BRIEF
Search the listing for "Left" and copy every line where it appears.

GIVEN DATA
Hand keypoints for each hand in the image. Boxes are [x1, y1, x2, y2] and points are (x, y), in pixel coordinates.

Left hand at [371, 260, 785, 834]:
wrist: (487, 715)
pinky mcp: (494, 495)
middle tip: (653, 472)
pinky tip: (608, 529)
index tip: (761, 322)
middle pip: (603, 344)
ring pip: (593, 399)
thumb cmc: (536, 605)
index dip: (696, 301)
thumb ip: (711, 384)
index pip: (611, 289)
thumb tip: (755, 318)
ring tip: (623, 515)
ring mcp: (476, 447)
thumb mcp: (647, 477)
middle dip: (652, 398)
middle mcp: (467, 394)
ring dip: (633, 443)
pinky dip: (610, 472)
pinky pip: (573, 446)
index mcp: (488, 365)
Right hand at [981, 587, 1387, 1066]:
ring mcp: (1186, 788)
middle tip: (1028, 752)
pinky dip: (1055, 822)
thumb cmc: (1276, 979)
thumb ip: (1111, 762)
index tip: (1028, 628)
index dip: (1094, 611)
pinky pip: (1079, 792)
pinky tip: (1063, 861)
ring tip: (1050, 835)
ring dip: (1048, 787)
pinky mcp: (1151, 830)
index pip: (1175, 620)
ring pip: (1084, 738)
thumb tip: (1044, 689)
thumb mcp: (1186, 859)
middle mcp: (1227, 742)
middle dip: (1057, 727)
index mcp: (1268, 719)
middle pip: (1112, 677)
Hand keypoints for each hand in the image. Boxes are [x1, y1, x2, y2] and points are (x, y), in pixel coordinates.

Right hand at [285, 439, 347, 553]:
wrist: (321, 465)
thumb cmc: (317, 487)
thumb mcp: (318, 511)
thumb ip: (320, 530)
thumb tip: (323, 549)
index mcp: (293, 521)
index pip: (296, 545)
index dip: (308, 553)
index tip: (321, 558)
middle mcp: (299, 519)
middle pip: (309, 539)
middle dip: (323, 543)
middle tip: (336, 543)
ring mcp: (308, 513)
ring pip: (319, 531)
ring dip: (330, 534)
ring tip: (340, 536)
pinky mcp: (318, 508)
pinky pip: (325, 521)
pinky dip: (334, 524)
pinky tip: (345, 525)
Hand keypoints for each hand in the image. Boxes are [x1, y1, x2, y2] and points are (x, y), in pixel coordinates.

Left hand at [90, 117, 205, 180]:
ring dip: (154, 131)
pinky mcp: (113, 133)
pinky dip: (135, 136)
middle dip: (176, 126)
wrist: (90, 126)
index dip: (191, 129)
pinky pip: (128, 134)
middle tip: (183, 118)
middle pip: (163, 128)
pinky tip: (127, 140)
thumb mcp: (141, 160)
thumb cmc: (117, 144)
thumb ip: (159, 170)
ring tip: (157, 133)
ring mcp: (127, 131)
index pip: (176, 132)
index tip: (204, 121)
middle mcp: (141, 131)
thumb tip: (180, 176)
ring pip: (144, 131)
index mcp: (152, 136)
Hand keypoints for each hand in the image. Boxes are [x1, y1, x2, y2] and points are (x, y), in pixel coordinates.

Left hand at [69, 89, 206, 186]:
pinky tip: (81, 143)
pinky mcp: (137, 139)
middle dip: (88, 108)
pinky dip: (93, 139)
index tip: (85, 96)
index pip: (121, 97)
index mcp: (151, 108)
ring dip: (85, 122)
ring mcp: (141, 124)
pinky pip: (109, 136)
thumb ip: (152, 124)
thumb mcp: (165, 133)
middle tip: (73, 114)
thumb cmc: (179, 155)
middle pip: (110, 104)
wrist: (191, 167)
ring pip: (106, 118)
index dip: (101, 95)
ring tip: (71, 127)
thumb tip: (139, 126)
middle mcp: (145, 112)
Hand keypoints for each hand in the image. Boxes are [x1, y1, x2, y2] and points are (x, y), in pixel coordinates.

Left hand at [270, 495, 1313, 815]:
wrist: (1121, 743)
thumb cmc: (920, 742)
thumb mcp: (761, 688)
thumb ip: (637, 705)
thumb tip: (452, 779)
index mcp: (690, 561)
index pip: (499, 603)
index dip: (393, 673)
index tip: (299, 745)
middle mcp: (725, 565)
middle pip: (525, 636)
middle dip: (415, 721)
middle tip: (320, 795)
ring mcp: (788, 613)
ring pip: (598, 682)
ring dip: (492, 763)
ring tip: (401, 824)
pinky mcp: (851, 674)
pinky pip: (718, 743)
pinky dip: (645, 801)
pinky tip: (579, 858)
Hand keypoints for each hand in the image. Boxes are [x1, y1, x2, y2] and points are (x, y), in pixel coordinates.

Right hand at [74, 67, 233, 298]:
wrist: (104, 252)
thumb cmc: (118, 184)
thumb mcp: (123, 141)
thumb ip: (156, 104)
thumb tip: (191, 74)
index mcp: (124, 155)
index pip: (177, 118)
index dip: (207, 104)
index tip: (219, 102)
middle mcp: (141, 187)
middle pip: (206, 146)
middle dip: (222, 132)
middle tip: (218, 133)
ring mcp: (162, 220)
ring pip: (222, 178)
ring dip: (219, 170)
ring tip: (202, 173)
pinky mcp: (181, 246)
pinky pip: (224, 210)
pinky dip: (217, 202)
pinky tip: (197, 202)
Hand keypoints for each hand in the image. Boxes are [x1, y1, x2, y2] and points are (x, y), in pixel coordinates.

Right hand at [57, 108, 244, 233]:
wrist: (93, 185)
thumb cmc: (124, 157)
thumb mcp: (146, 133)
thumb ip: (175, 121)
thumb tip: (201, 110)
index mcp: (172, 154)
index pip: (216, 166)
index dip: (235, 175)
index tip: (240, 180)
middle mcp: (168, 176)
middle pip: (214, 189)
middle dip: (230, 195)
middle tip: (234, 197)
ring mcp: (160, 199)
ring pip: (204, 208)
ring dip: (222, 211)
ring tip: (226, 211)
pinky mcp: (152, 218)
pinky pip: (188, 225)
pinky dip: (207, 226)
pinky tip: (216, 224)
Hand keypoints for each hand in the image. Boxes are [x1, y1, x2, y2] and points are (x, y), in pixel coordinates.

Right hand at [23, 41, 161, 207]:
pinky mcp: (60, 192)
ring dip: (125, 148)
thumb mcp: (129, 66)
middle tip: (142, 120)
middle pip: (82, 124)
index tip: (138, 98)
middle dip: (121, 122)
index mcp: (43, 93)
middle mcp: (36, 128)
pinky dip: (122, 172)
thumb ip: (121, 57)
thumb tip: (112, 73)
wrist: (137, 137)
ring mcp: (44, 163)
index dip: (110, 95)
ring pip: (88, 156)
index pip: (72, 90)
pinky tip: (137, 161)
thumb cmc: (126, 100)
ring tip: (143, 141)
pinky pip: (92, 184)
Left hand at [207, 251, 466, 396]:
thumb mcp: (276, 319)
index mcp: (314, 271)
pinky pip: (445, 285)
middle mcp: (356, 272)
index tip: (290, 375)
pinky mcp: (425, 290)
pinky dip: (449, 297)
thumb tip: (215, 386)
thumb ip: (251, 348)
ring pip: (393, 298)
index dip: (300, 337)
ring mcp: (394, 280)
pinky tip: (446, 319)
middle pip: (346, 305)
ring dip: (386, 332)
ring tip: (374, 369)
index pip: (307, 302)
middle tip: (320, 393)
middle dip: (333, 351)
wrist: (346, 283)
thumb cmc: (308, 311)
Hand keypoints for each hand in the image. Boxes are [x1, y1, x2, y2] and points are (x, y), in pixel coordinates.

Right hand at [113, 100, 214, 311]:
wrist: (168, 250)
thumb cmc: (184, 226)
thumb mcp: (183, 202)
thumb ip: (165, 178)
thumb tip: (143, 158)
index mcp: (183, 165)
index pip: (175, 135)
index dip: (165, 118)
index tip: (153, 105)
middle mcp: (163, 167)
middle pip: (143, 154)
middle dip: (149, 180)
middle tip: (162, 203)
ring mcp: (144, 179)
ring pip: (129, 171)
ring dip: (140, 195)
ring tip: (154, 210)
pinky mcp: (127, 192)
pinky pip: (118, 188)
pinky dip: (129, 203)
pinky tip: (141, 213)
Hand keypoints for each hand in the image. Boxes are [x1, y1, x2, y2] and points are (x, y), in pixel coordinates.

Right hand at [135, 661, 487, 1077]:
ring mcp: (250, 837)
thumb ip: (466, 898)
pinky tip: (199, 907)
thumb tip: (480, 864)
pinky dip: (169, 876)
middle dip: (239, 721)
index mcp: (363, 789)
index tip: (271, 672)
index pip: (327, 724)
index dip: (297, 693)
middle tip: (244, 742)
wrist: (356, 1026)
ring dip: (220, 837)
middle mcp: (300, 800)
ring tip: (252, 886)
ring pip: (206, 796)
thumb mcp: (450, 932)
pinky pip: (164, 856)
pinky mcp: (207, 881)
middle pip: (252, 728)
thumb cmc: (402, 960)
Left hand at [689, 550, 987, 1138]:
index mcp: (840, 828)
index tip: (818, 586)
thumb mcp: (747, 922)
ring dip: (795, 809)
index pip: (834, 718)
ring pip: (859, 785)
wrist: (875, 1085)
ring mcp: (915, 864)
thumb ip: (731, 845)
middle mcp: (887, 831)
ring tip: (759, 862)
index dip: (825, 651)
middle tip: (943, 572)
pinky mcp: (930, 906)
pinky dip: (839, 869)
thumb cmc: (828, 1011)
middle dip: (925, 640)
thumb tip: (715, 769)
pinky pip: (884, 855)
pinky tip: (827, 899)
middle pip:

WRITTEN ANSWER
Left hand at [371, 260, 785, 834]:
Left hand at [90, 117, 205, 180]:
Left hand at [69, 89, 206, 186]:
Left hand at [270, 495, 1313, 815]:
Left hand at [207, 251, 466, 396]:
Left hand at [689, 550, 987, 1138]:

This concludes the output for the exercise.